Толкин и Великая война. На пороге Средиземья (Гарт) - страница 116

Некогда Роб Гилсон описал «ничейную землю» как «абсолютнейшую из преград, которую только можно возвести между людьми». О подробностях того, что там произошло, по-видимому, остается только гадать. Однако один из его приятелей, капитан, получивший пулевое ранение спустя десять минут после того, как сам оказался на нейтральной полосе, уверял, что своими глазами видел, как Гилсон ведет своих солдат вперед «совершенно спокойно и уверенно». Для Брэднема, денщика Роба, время и расстояние до бесконечности растянулись: как он впоследствии вспоминал, около девяти утра Гилсон все еще продвигался вперед и уже прошел несколько сотен ярдов (таким образом он должен был бы оказаться уже на немецких позициях), когда Брэднем и сам был ранен и громко закричал; но жестокий приказ не оставлял места сомнениям: наступление следовало продолжать любой ценой. Затем выбыл из строя старый майор Мортон, близкий друг Гилсона. Рота осталась без командира, и прямо посреди нейтральной полосы Гилсон получил приказ майора принять командование. Он принял приказ к исполнению и снова двинулся было вперед, словно на параде, но тут и он сам, и старшина Брукс были убиты разрывом снаряда. Отползший назад рядовой сообщил раненому Брэднему, что его лейтенант погиб.

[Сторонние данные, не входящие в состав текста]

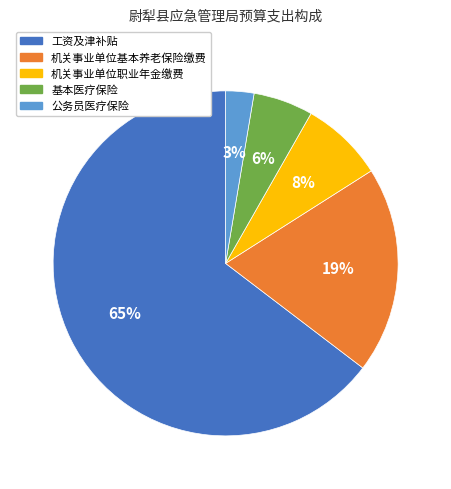

Which has a higher value, 基本医疗保险 or 公务员医疗保险?

基本医疗保险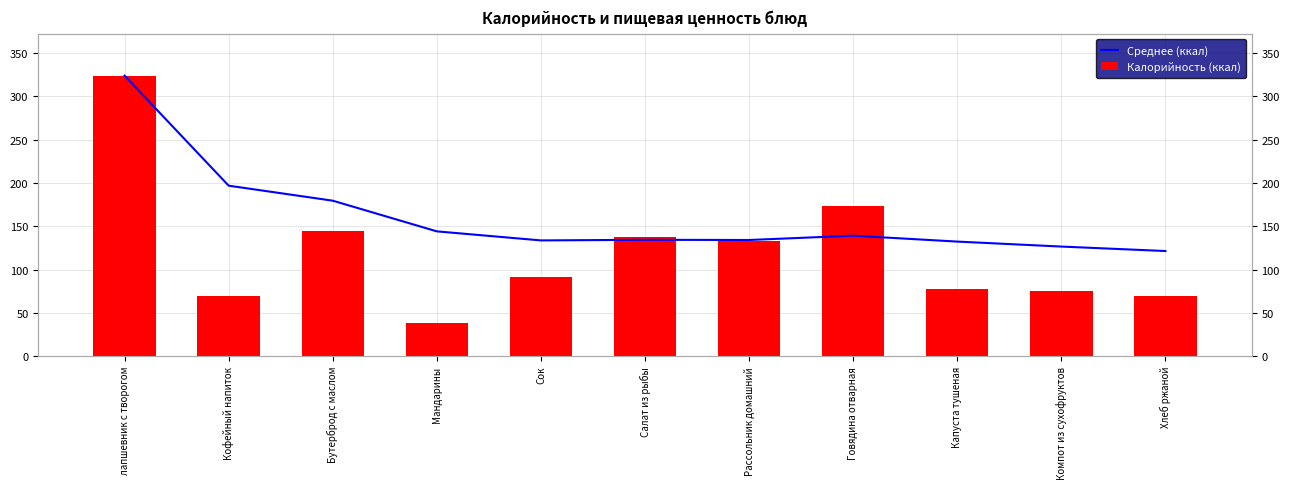

Which has a higher value, Рассольник домашний or Салат из рыбы?

Салат из рыбы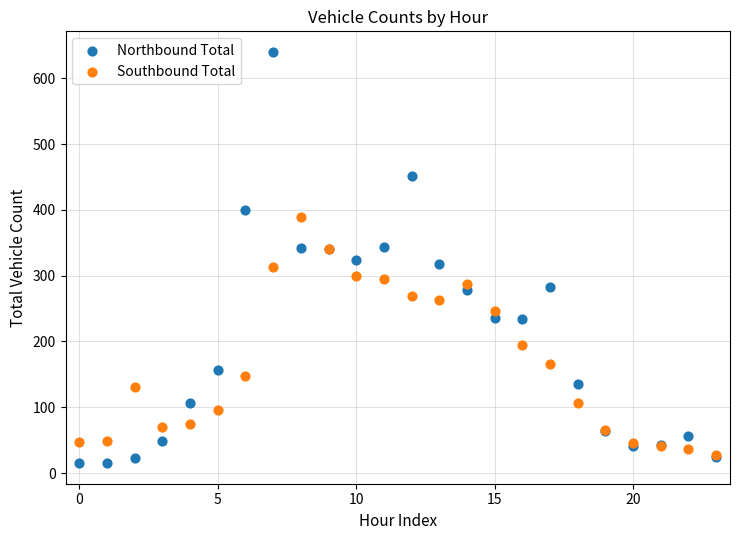

In the Southbound Total series, what Y value is closest to 208?

195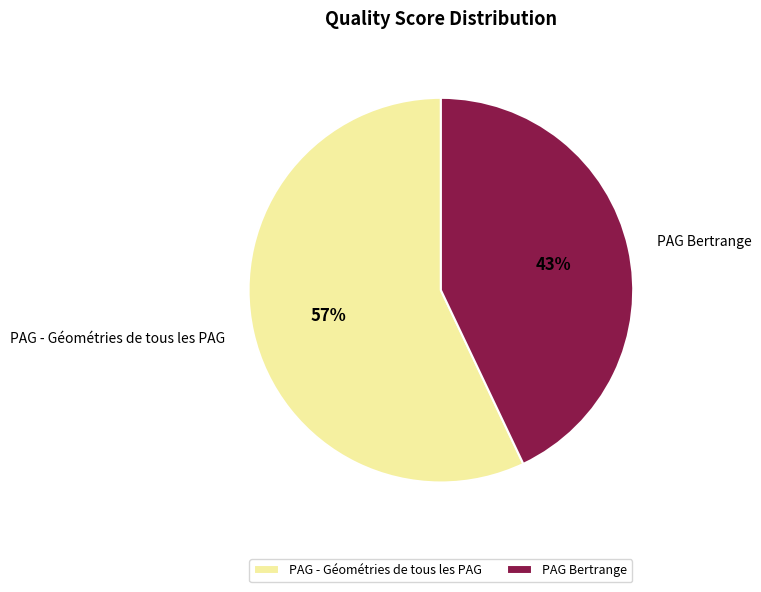

Does PAG - Géométries de tous les PAG represent more than half of the total?

Yes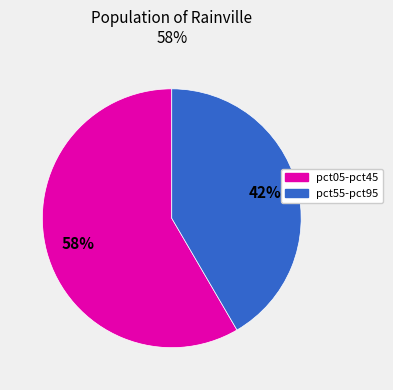

Which slice represents more than half of the pie?

pct05-pct45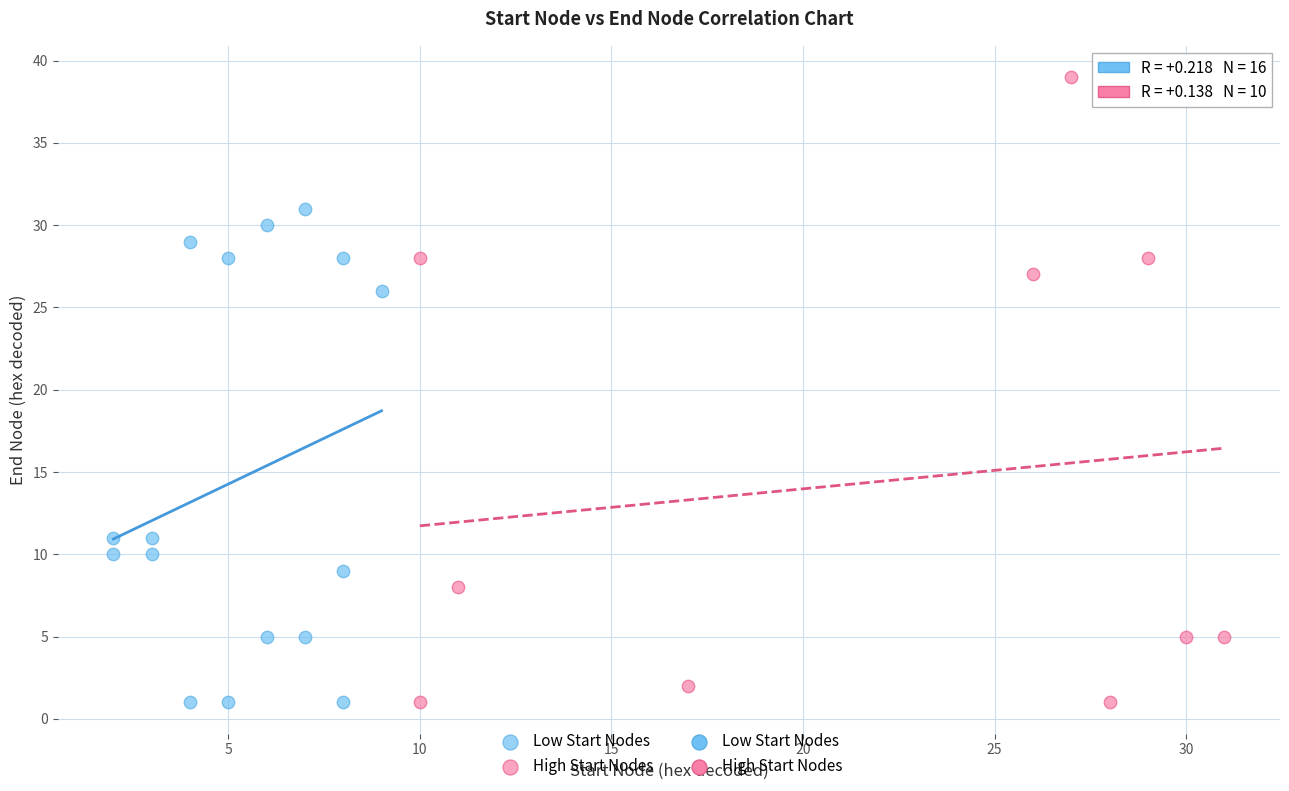

Which series has the largest Y range (max minus min)?

High Start Nodes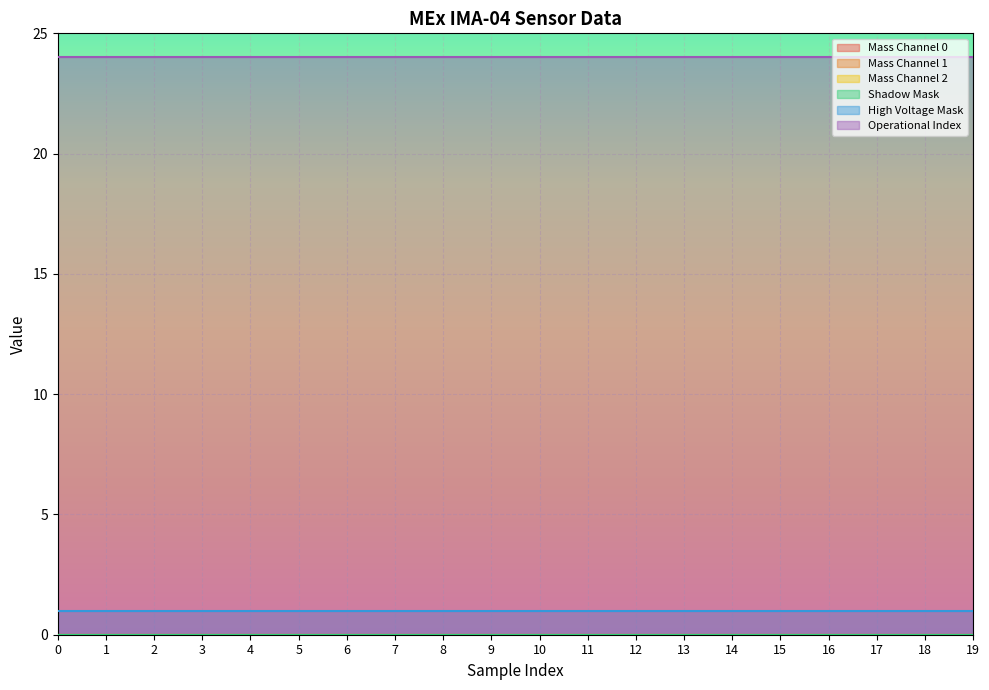

Rank the series by their maximum value, from lowest to highest.

Mass Channel 0, Mass Channel 1, Mass Channel 2, Shadow Mask, High Voltage Mask, Operational Index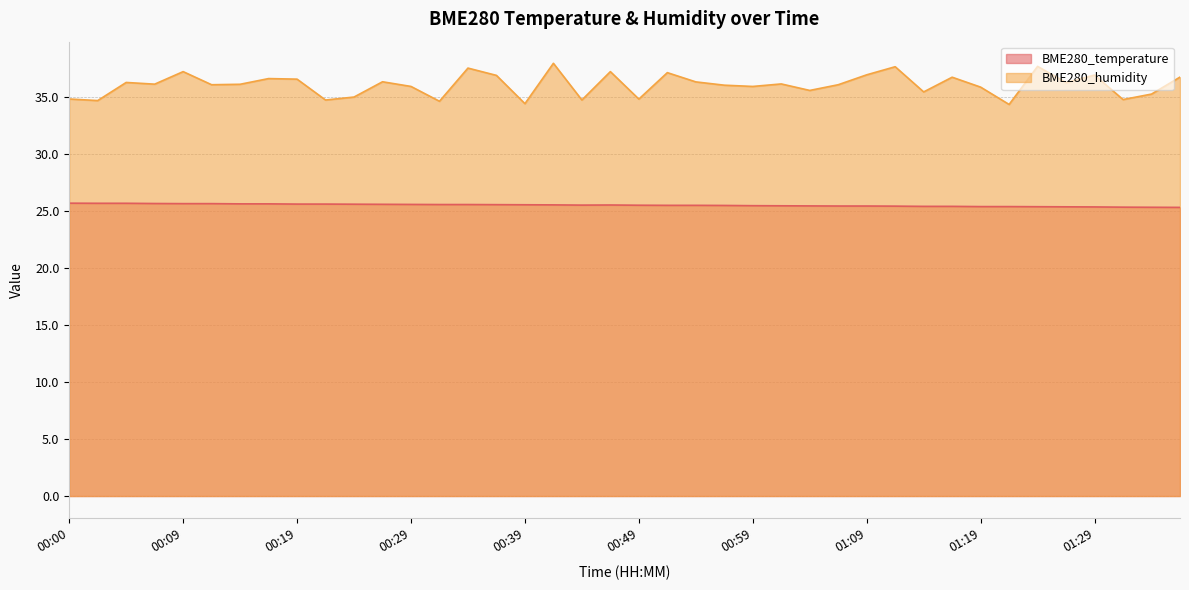

Reading left to right, extract all data points from this chart.

BME280_temperature: 00:00=25.7	00:02=25.7	00:05=25.7	00:07=25.7	00:09=25.6	00:12=25.6	00:14=25.6	00:17=25.6	00:19=25.6	00:22=25.6	00:24=25.6	00:27=25.6	00:29=25.6	00:32=25.6	00:34=25.6	00:37=25.6	00:39=25.6	00:41=25.5	00:44=25.5	00:47=25.5	00:49=25.5	00:52=25.5	00:54=25.5	00:57=25.5	00:59=25.5	01:02=25.5	01:04=25.4	01:06=25.4	01:09=25.4	01:11=25.4	01:14=25.4	01:16=25.4	01:19=25.4	01:21=25.4	01:24=25.4	01:27=25.4	01:29=25.4	01:32=25.3	01:34=25.3	01:37=25.3
BME280_humidity: 00:00=34.8	00:02=34.7	00:05=36.3	00:07=36.1	00:09=37.2	00:12=36.1	00:14=36.1	00:17=36.6	00:19=36.6	00:22=34.7	00:24=35.0	00:27=36.3	00:29=35.9	00:32=34.6	00:34=37.5	00:37=36.9	00:39=34.4	00:41=38.0	00:44=34.7	00:47=37.2	00:49=34.8	00:52=37.1	00:54=36.3	00:57=36.0	00:59=35.9	01:02=36.1	01:04=35.6	01:06=36.1	01:09=37.0	01:11=37.7	01:14=35.5	01:16=36.7	01:19=35.9	01:21=34.4	01:24=37.7	01:27=36.3	01:29=36.9	01:32=34.8	01:34=35.3	01:37=36.8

Позже еще один из солдат рассказывал, что нашел Гилсона позади, в передовом окопе, как если бы он сам туда как-то добрался или его оттащили, но признаков жизни он не подавал.


Далеко оттуда отец Роба Гилсона, директор школы короля Эдуарда, готовился к проведению ежегодного спортивного праздника. Сестра Роба Молли должна была подавать чай родителям мальчиков. Его мачеха Донна обычно вручала призы, но в этом году решила устроить себе передышку и собиралась «насладиться тихим, чудесным вечером» дома.

«Надеюсь, когда мы окажемся в окопах, мне никогда не придется командовать ротой», – некогда говорил Гилсон. Такая ответственность была ему не по душе, и однако ж в последние минуты своей жизни ему пришлось повести людей, которых он любил и которые любили его, фактически на верную смерть. Сколько раз говорил он своим сослуживцам, что предпочел бы погибнуть «в настоящей битве, а не от снаряда или шальной пули в окопах». Но он был мягкосердечным эстетом, оказавшимся в эпицентре сущего кошмара. Его приятель Эндрю Райт, сослуживец в составе «Кембридширцев», рассказывал отцу Гилсона: «Это была последняя, но не первая победа решимости над его чувствительной натурой – только тот по-настоящему храбр, кто идет навстречу чему угодно, вполне осознавая [собственную] трусость».